▶ [EXERCISE REQUIREMENTS]: Which lines run from the line with "right wrist: (632, 339)" through the line with "left shoulder: (736, 300)" in the entries below? Print them exactly, both ends included, and nothing more.

▶ [Records from a dataset]:
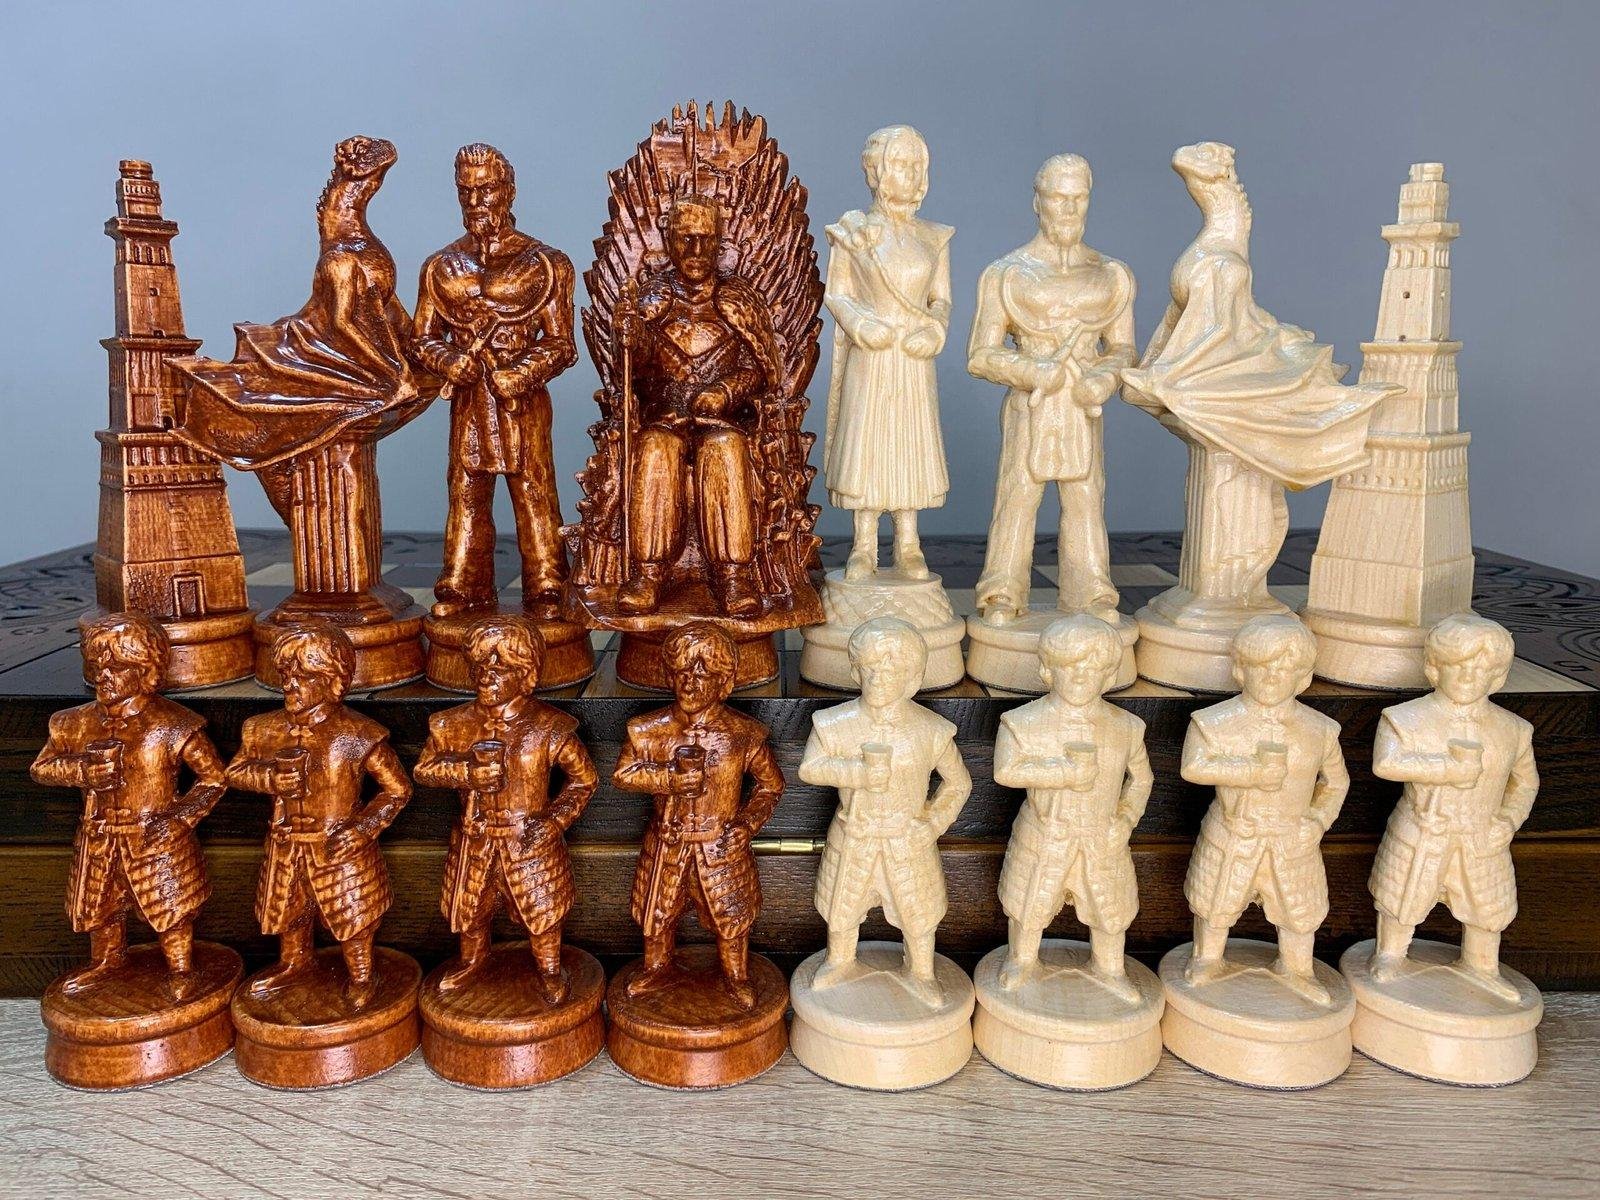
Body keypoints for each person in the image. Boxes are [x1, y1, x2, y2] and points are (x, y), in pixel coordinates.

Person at [413, 144, 579, 617]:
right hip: (469, 399)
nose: (475, 201)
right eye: (465, 191)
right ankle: (463, 580)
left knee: (533, 488)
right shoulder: (441, 266)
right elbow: (421, 339)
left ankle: (547, 580)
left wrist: (521, 373)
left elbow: (562, 343)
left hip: (519, 400)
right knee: (466, 489)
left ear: (508, 190)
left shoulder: (546, 263)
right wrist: (449, 361)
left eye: (485, 190)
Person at [969, 154, 1135, 623]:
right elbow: (980, 354)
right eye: (1058, 198)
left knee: (1085, 495)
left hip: (1081, 403)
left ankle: (1091, 587)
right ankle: (1002, 588)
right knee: (1018, 493)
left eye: (1079, 198)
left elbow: (1124, 349)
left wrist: (1105, 378)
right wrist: (1030, 371)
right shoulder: (1007, 274)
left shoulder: (1112, 274)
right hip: (1031, 402)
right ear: (1037, 201)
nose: (1069, 208)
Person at [30, 613, 227, 994]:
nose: (104, 675)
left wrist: (180, 819)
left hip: (154, 836)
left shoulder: (174, 724)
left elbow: (214, 777)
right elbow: (42, 767)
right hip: (99, 835)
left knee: (170, 907)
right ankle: (107, 961)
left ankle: (181, 969)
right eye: (97, 665)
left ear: (146, 671)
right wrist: (81, 770)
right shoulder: (72, 723)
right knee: (100, 905)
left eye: (117, 667)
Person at [612, 195, 785, 618]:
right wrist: (632, 339)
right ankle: (648, 571)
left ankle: (733, 574)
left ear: (719, 244)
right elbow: (635, 372)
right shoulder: (653, 300)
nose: (695, 250)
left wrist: (726, 390)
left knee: (723, 449)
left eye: (705, 240)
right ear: (669, 241)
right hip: (666, 415)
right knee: (656, 449)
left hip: (721, 418)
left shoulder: (736, 300)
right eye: (685, 238)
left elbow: (761, 368)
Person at [414, 615, 597, 1001]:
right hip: (475, 837)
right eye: (480, 666)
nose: (486, 675)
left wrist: (555, 820)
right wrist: (465, 771)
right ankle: (472, 961)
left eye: (499, 668)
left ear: (526, 674)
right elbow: (424, 769)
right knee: (471, 908)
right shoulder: (451, 725)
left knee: (541, 911)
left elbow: (584, 780)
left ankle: (549, 968)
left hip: (527, 837)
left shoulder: (549, 727)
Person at [226, 624, 412, 1005]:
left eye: (304, 676)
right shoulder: (262, 729)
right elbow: (234, 772)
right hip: (286, 843)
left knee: (352, 917)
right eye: (285, 675)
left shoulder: (359, 734)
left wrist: (362, 828)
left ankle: (361, 974)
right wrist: (269, 778)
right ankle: (293, 962)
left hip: (338, 846)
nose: (290, 684)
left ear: (333, 681)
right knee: (289, 911)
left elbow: (397, 789)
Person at [798, 617, 971, 1008]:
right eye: (870, 668)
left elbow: (959, 784)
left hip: (906, 836)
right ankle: (840, 960)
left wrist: (932, 823)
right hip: (854, 834)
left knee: (918, 913)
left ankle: (922, 971)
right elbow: (810, 768)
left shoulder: (930, 730)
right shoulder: (835, 723)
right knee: (842, 907)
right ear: (856, 670)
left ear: (911, 678)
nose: (878, 678)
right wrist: (857, 773)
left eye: (890, 671)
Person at [613, 622, 784, 1008]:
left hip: (719, 843)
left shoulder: (743, 734)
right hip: (667, 841)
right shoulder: (648, 730)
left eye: (702, 675)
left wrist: (746, 824)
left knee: (731, 916)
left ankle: (736, 975)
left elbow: (771, 785)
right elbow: (623, 774)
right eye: (682, 673)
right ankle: (656, 968)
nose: (689, 684)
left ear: (724, 683)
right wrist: (667, 778)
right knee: (656, 913)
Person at [1368, 615, 1538, 1003]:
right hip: (1424, 829)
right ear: (1434, 667)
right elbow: (1387, 763)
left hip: (1482, 833)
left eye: (1480, 668)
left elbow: (1525, 783)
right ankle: (1391, 954)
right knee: (1402, 897)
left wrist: (1508, 820)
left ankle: (1482, 966)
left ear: (1498, 676)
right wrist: (1446, 767)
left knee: (1488, 907)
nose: (1468, 676)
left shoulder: (1513, 729)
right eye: (1457, 665)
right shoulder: (1406, 719)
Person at [1180, 615, 1348, 1005]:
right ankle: (1207, 959)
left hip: (1293, 836)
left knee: (1299, 910)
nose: (1272, 676)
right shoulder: (1213, 723)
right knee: (1216, 903)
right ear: (1241, 669)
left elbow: (1336, 783)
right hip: (1234, 831)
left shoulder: (1320, 729)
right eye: (1261, 666)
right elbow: (1194, 767)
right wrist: (1250, 771)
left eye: (1284, 668)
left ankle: (1297, 968)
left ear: (1303, 677)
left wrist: (1317, 821)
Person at [993, 615, 1152, 1001]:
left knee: (1110, 910)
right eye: (1069, 666)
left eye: (1092, 667)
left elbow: (1142, 779)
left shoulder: (1126, 727)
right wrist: (1062, 772)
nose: (1080, 675)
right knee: (1029, 903)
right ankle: (1022, 960)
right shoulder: (1023, 723)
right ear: (1048, 670)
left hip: (1102, 833)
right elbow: (1006, 771)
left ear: (1109, 674)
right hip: (1047, 831)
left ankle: (1110, 967)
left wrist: (1126, 819)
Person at [823, 126, 953, 581]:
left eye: (917, 165)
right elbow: (837, 294)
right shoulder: (852, 233)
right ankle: (863, 544)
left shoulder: (934, 237)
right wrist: (861, 324)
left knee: (910, 443)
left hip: (913, 356)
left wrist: (936, 330)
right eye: (899, 164)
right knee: (869, 443)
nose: (909, 174)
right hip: (873, 354)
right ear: (875, 172)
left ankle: (909, 543)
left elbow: (941, 300)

▶ [YOUR RESPONSE]:
right wrist: (632, 339)
right ankle: (648, 571)
left ankle: (733, 574)
left ear: (719, 244)
right elbow: (635, 372)
right shoulder: (653, 300)
nose: (695, 250)
left wrist: (726, 390)
left knee: (723, 449)
left eye: (705, 240)
right ear: (669, 241)
right hip: (666, 415)
right knee: (656, 449)
left hip: (721, 418)
left shoulder: (736, 300)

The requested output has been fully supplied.